About Philipston House
Charming 2 acre English/romantic garden, with a formal parterre rose garden, set in the AONB Clenston Valley, with views.
* The house is a late 18th century farm house, and the grounds include 19th century stables, cowshed and cottage.
* The Winterborne stream flows through the length of the garden, crossed by two foot-bridges. There is also a pond and a cedar-wood pavilion, next to a piece of modern sculpture, featuring a woman holding a large fish.
* The grounds includes a Dawn Redwood, Pawlownia Tomentosa, a stunning Japanese Acer, two excellent Copper Beeches, three big Cotoneasters and about 50 other types of tree. Two orchards with mown paths are sown with spring bulbs.
* There are about 40 types of rose, including a 30 foot Paul’s Himalayan Musk, which rambles up through a tall Robinia. The main Cotoneaster, in the drive-way, sports an old Bobby James climbing rose which flowers brilliantly in the late spring. There are various mixed borders and 40 species of shrub, as well as yew and box topiary.
* Wisteria climb along the road-side of the flint and brick walled garden, which contains the box parterre enclosing oval rose beds and and a vegetable garden with raised beds.

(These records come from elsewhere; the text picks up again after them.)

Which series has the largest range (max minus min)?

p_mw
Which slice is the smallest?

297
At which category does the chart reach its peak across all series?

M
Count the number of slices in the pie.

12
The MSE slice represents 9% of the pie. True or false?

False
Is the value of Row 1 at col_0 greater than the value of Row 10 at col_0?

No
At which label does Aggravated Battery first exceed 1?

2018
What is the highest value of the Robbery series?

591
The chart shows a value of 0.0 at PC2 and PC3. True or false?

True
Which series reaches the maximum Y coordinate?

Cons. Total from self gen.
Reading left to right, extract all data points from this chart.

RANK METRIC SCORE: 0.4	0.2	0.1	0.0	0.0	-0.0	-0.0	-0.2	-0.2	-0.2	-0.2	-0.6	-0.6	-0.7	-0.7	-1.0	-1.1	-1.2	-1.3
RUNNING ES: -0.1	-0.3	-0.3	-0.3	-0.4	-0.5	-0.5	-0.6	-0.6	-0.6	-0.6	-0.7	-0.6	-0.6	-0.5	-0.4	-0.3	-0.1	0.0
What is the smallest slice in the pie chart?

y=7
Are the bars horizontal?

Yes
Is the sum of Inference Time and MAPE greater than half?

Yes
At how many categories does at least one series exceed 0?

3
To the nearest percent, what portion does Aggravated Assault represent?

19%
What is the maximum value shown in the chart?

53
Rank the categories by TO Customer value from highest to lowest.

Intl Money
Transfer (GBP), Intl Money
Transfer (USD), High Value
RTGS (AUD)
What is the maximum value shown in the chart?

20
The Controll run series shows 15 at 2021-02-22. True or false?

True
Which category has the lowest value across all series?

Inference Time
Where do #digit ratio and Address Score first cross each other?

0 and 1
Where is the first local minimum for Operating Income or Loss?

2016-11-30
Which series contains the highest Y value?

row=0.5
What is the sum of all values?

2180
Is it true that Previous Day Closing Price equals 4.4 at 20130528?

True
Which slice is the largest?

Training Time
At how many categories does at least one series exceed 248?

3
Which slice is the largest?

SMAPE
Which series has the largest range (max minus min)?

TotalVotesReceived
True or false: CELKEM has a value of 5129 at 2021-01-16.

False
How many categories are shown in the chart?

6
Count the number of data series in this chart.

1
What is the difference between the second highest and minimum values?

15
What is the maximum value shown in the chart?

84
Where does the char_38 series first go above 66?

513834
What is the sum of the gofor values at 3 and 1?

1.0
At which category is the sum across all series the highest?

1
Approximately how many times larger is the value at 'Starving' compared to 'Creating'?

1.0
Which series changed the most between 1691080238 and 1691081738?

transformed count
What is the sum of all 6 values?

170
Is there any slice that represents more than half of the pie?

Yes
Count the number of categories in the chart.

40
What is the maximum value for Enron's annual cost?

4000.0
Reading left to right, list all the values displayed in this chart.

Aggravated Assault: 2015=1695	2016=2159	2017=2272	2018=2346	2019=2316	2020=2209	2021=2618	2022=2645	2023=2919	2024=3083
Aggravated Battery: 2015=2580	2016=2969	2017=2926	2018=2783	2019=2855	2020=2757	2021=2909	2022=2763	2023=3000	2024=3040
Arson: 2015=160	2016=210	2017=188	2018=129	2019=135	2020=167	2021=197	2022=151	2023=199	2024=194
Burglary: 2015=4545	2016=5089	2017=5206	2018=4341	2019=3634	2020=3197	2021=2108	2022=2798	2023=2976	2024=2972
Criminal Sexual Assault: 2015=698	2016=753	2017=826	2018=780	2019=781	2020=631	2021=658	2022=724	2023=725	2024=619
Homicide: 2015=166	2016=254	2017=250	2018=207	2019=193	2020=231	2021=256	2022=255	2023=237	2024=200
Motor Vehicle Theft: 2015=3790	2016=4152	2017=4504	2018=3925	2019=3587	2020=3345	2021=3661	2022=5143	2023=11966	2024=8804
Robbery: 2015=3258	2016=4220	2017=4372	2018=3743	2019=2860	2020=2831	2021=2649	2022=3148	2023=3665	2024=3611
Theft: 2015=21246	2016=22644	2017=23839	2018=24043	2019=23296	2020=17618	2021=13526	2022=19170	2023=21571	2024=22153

* More roses, lavender and cosmos surround the swimming pool. Hidden, up the bank, is a solar panel array, which fuels the house as well as exporting to the grid.
* Next to the cider apple orchard (which surrounds a new and rapidly growing English Oak) is a shady, wooded area, in which sits a cedar-wood child’s play-pavilion, a headstone for a dog – and a walkway which passes a Gingko, an Irish Yew, a Judas Tree, a Butternut (or White Walnut), a Cedar of Lebanon and a Weeping Japanese Cherry, amongst other trees, before crossing back over the stream.
* There are various contemporary free form sculptures in the garden.
* The garden is surrounded by beech, hornbeam, yew, laurel and mixed hedges, with views to the hillside and green fields, featuring strategically placed sheep.